## TASK INSTRUCTIONS
Return all lines below containing the word "assign".
== Segment start ==
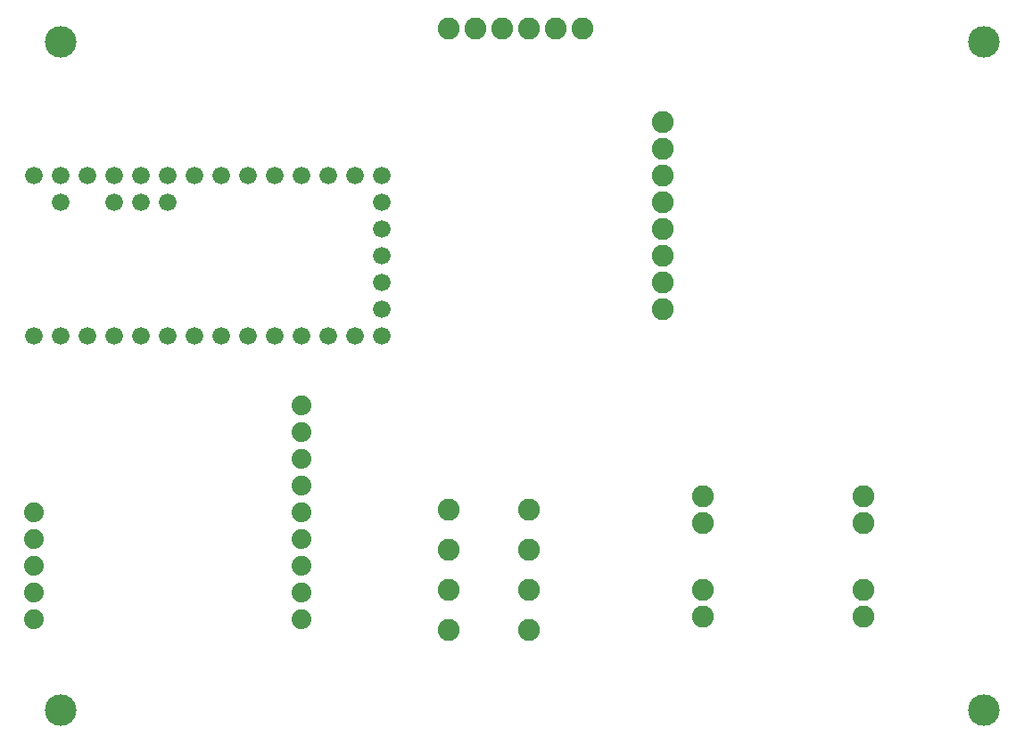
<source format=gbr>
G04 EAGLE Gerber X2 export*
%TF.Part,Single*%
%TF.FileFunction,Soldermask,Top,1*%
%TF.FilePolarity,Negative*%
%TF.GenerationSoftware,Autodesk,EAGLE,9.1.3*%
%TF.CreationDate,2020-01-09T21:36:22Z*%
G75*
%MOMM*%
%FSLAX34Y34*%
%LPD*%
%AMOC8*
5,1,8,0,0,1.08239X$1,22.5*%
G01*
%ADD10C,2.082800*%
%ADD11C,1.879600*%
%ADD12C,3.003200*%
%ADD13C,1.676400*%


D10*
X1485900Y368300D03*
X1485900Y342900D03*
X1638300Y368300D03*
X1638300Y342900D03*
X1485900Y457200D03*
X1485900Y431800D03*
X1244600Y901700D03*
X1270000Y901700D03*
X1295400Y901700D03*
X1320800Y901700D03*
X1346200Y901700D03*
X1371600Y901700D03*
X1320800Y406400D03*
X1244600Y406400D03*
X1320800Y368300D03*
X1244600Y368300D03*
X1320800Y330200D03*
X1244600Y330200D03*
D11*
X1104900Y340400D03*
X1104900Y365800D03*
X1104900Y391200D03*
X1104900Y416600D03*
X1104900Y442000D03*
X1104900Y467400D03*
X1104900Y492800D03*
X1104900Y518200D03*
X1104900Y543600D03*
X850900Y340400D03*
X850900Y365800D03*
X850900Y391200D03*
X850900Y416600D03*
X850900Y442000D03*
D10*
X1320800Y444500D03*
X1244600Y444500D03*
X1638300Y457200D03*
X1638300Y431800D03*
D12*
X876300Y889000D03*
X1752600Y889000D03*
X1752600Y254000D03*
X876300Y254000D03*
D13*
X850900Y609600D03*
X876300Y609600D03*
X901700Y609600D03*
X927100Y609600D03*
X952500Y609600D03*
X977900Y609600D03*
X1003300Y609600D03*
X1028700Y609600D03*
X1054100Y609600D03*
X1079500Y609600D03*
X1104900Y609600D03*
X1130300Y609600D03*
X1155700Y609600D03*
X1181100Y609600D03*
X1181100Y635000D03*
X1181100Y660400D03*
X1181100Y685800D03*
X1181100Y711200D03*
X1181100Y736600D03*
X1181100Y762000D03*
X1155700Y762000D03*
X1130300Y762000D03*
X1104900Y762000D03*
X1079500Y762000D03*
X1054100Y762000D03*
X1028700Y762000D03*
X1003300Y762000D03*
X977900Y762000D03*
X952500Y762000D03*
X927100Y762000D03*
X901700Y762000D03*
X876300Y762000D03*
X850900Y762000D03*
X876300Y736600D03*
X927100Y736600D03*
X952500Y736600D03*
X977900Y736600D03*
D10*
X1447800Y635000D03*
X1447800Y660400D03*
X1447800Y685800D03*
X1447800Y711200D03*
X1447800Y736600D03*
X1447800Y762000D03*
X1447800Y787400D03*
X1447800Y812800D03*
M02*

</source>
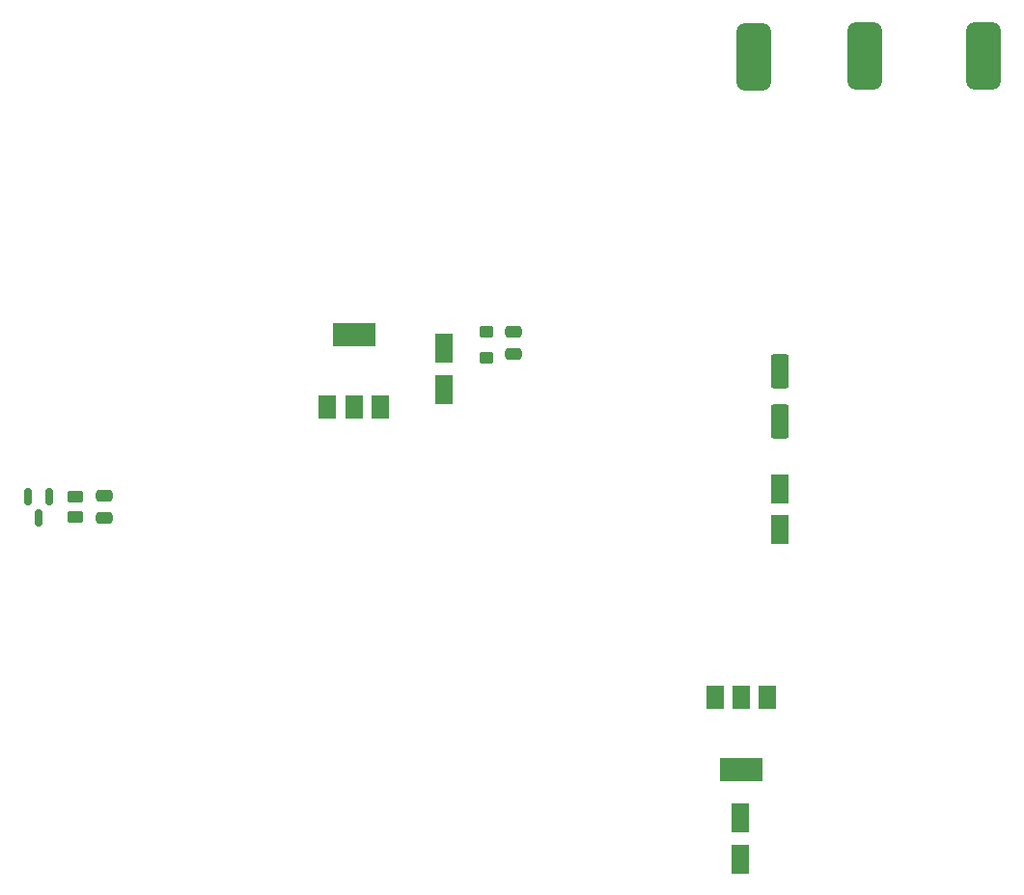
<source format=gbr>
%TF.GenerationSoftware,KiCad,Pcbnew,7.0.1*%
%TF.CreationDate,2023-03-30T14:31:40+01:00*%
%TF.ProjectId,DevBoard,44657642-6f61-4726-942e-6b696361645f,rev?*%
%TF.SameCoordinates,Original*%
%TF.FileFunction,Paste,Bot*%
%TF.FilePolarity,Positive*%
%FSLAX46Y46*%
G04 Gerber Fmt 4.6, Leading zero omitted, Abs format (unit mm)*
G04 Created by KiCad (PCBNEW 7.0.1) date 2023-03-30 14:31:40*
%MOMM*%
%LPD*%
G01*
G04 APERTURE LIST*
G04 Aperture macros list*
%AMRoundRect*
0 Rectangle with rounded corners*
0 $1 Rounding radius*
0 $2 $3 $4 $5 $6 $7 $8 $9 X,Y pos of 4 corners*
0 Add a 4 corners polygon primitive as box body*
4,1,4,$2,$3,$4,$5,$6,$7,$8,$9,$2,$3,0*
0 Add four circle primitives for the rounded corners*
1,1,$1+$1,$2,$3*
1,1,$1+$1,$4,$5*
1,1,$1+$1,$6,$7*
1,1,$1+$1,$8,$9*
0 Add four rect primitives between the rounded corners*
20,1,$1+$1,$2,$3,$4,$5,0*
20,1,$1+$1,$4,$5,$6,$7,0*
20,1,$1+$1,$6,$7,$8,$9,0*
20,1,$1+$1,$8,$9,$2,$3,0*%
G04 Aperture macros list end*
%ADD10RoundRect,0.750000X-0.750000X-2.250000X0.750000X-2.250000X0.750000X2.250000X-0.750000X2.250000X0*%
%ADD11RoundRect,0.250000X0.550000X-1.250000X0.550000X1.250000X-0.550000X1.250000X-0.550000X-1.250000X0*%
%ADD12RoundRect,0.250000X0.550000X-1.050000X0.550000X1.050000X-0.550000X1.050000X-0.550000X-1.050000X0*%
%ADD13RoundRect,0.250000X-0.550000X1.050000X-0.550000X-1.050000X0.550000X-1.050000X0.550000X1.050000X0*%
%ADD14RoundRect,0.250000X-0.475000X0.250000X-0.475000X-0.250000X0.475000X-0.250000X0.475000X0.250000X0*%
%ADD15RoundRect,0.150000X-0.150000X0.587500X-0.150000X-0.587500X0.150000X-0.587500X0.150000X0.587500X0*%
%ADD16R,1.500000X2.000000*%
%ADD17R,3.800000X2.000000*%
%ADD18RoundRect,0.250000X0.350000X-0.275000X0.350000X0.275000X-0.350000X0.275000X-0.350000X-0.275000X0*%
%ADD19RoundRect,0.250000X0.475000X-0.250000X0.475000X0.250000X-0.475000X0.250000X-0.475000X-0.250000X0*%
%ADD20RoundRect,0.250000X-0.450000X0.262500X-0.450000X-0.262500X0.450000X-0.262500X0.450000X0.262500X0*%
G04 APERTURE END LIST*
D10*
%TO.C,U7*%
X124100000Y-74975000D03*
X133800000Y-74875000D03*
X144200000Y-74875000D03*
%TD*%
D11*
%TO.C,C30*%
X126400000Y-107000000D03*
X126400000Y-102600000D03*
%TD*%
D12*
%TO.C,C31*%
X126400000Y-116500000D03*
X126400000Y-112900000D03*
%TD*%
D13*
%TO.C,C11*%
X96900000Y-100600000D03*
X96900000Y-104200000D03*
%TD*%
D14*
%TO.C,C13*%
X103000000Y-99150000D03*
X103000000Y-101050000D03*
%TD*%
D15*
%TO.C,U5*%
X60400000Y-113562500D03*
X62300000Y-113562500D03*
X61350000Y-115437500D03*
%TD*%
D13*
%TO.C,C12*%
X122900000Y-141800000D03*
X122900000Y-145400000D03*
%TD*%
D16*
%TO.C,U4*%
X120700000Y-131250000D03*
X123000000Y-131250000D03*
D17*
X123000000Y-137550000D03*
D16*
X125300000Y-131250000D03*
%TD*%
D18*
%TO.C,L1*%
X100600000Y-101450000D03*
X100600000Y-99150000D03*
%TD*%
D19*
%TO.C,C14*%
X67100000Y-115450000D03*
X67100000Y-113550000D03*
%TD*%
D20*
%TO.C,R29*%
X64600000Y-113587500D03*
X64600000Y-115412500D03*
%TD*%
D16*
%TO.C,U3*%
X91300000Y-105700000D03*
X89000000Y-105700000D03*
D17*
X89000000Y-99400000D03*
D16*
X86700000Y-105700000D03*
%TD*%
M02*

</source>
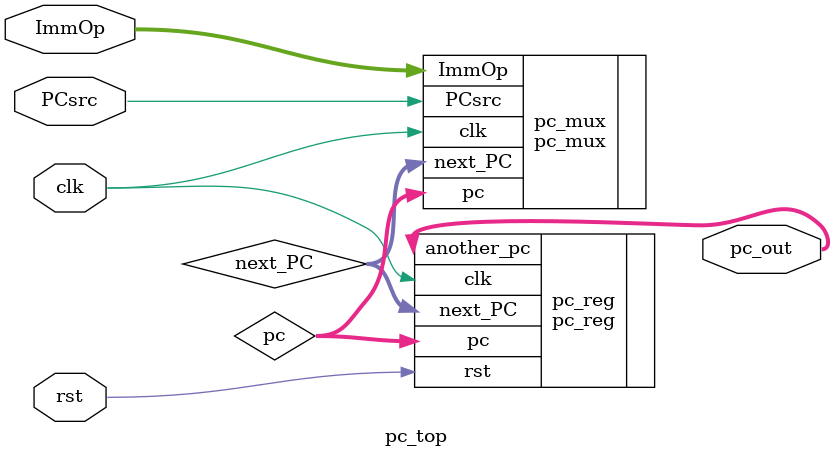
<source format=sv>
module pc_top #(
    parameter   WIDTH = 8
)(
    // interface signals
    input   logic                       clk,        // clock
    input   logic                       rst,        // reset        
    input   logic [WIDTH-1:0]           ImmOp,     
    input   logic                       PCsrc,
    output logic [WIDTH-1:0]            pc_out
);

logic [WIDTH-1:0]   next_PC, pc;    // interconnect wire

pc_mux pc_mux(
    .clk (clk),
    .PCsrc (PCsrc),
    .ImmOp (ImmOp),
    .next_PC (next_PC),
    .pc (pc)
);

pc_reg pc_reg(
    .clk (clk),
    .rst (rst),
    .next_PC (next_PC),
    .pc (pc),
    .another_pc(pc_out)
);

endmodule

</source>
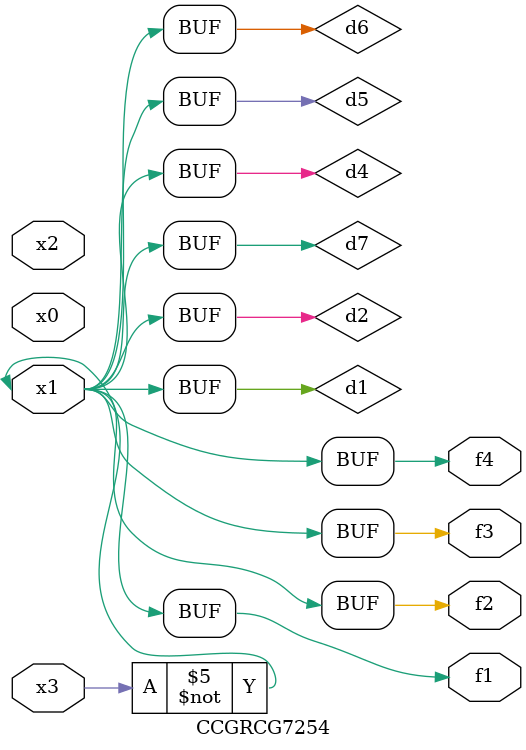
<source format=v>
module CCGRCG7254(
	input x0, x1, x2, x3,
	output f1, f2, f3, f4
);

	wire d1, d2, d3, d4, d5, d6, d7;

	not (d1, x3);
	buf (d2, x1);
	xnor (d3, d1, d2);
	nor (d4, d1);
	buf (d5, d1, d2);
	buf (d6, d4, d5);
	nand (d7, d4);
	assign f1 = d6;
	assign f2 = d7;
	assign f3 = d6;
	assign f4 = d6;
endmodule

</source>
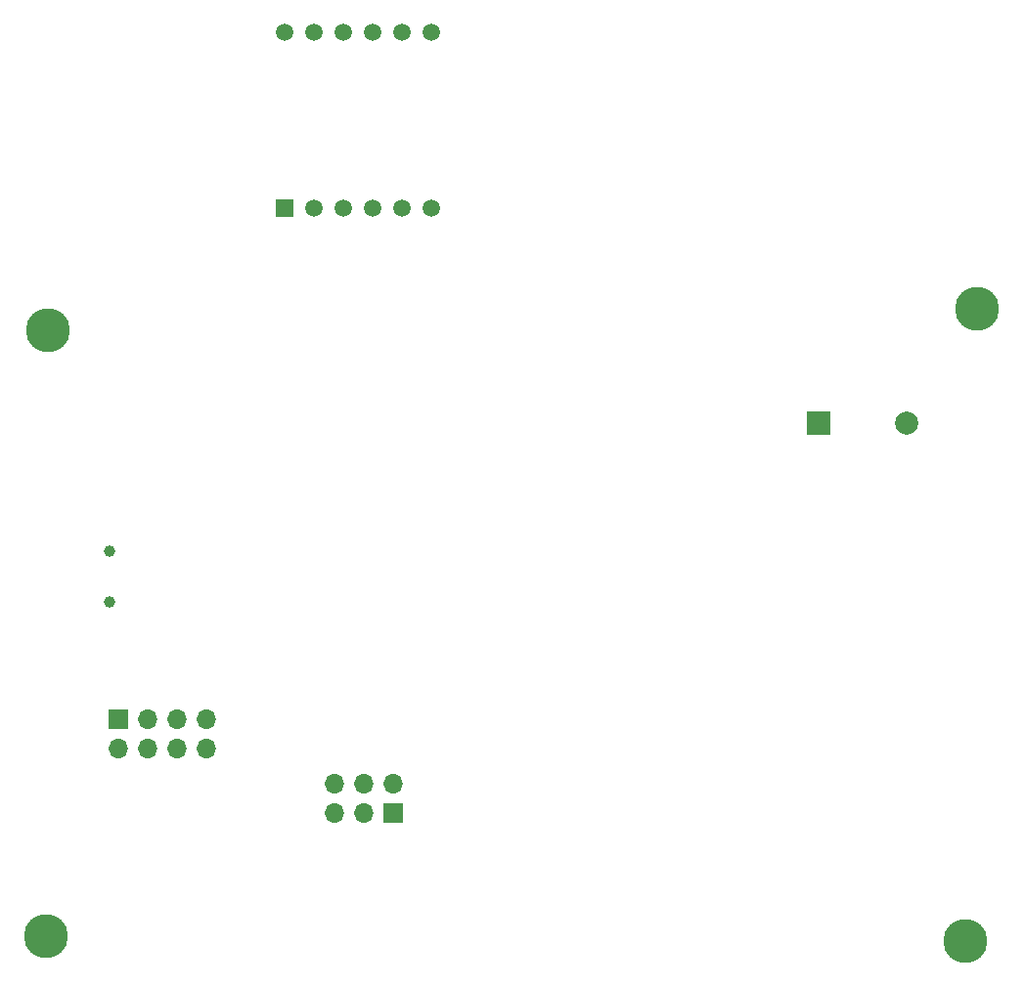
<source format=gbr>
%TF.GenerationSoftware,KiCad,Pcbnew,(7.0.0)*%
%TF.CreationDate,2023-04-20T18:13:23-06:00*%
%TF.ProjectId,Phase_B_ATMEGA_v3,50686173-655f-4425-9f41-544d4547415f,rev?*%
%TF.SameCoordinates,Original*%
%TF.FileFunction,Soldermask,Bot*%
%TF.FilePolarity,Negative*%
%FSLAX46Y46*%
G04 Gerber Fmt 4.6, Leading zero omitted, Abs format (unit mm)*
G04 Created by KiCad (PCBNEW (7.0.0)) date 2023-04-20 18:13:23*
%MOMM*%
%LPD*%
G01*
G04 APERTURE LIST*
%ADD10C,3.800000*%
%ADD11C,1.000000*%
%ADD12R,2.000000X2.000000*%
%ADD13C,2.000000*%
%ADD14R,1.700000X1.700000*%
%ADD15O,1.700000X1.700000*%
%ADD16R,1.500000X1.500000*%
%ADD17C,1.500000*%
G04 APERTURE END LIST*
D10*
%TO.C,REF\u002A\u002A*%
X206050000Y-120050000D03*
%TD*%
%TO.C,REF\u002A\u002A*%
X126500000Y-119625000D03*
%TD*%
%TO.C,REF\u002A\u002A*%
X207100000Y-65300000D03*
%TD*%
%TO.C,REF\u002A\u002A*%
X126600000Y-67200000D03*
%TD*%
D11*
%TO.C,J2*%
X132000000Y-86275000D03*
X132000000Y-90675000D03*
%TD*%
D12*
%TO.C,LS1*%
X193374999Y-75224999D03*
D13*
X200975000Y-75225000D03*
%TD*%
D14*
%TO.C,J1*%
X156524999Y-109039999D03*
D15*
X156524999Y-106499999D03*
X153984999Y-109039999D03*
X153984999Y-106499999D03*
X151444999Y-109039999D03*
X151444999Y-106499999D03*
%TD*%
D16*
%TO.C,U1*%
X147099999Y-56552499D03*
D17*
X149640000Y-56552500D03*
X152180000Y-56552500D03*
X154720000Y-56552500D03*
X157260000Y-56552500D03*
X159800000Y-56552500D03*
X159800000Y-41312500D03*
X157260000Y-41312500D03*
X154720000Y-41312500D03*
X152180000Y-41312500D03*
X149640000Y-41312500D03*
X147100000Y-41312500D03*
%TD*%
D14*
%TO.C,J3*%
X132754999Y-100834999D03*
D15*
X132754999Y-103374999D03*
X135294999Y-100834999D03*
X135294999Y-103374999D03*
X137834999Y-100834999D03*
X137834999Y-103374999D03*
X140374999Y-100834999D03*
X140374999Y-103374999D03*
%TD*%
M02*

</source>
== Segment end ==
## RESPONSE
	assign f1 = d6;
	assign f2 = d7;
	assign f3 = d6;
	assign f4 = d6;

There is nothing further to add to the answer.